Fig 3.. Comparison of pre-infusion products and expansion in patients of CAR and 15.CAR T cells.

Products were first assessed with single cell RNA sequencing. A. Uniform Manifold Approximation and Projection (UMAP) identifying unique T cell clusters in integrated CAR and 15.CAR pre-infusion products. B-C. Differential representation of CAR vs 15.CAR T cells in clusters shown in UMAP projection (B) and proportion for each cluster (C). Center line: median, box limits: first and third quartiles, whiskers: 1.5x the interquartile range, dots: outliers. D. Differentially expressed genes in CAR vs 15.CAR products. E. Frequencies of CD4/8 and effector / memory subsets in CAR vs 15.CAR products by flow cytometry. Two-tailed, unpaired T test and two-way ANOVA with Šídák correction, respectively. F. Cytotoxicity of CAR vs 15.CAR products measured by ⁵¹Cr release assay. G. Polyfunctionality strength index comparing vs 15.CAR T cell product’s cytokine production by Isoplexis. Two-way ANOVA with Šídák correction. H. Differentially expressed cytokines in CD8 subsets of CAR and 15.CAR T cell products. I. Peripheral blood CAR T cell frequencies quantified by qPCR at indicated timepoints for each patient. J. Comparison of peak expansion on dose level 2 of CAR vs 15.CAR T cells post-infusion. Two-tailed, unpaired T test. Data represented as mean ± SD. K. Comparison of expansion of cells in responders vs non-responders and Mann-Whitney test. Data represented as mean ± SD.

Fig 4.. Comparing the single cell gene expression profile of tumor infiltrating 15.CAR T cells post-infusion in responders vs non-responders.

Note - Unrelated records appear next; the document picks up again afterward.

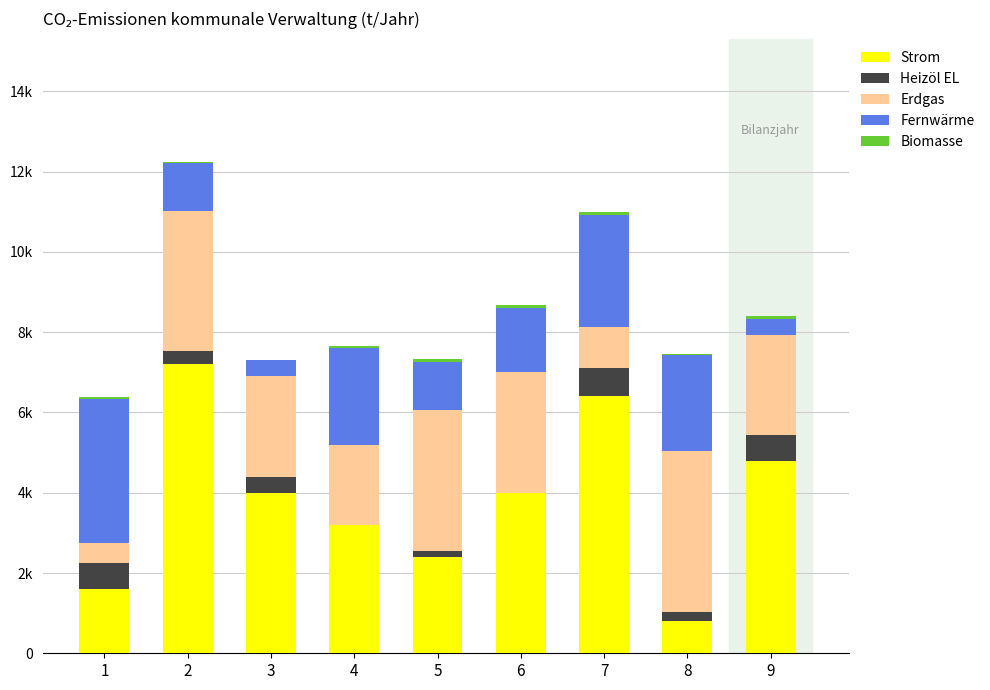

What is the sum of all Erdgas values?

22500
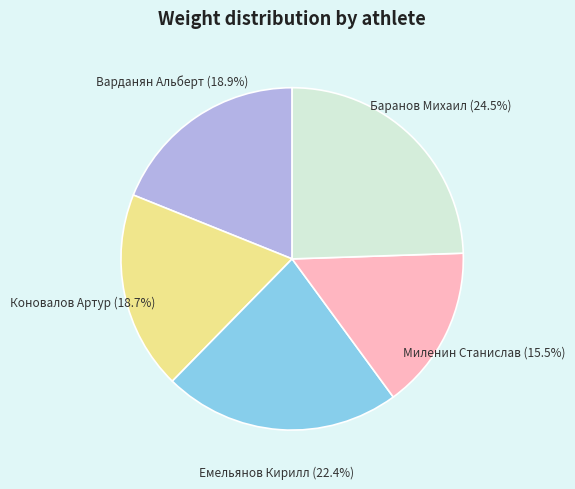

Which category has the smallest portion of the pie?

Миленин Станислав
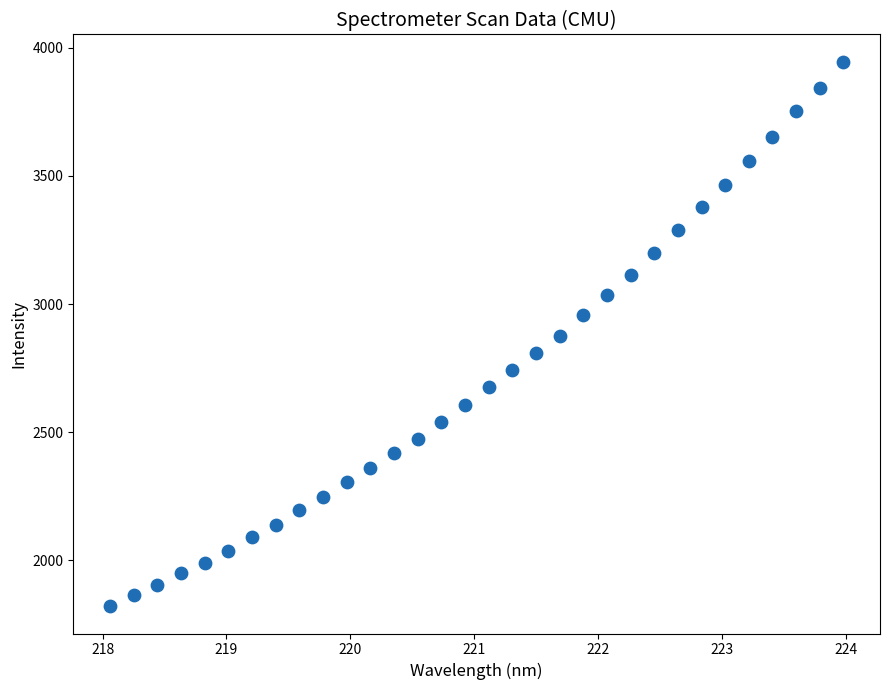

What is the range of X values (max minus min)?

5.9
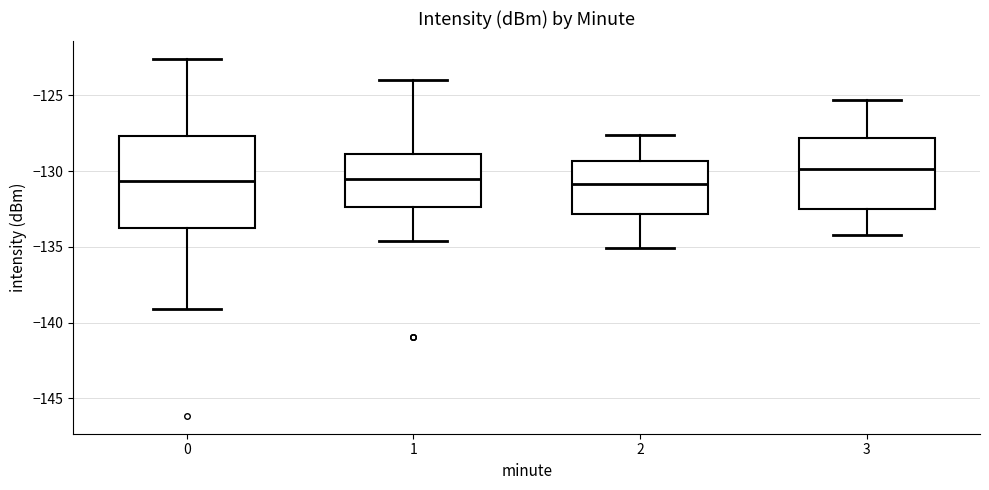

Reading left to right, transcribe this box plot: for each box, give where its median line is, the range the box spans, and where its two whiskers end, as read against the y-axis. The values are not printed on the chart, so give them approximately, as read against the axis.

0: median -130.5, box -133.5 to -127.5, whiskers -139.0 to -122.5
1: median -130.5, box -132.5 to -129.0, whiskers -134.5 to -124.0
2: median -131.0, box -133.0 to -129.5, whiskers -135.0 to -127.5
3: median -130.0, box -132.5 to -128.0, whiskers -134.0 to -125.5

The transcriptomic profile of Infusion products and tumor infiltrating 15.CAR T cells were interrogated with single cell RNA sequencing. Differentially expressed genes (DEGs) for indicated groups were determined by comparing the product- with peripheral blood tumor-derived 15.CAR T cells. A. UMAP projection of tumor infiltrating 15.CAR T cells from responders and non-responders. B. Unsupervised clustering of cells corresponding of tumor infiltrating CAR T cells of responders and non-responders from the 15.CAR cohort. C. Differences in cluster proportions for indicated groups. D. DEG comparison (product vs tumor infiltrating 15.CAR T cells) in responders (x axis) vs non-responders(y axis) from the 15.CAR cohort. E. Gene sets enriched in tumor infiltrating 15.CAR T cells. F. Heatmap representing the genes with most differences in change from baseline in responders vs non-responders in 15.CAR T cells.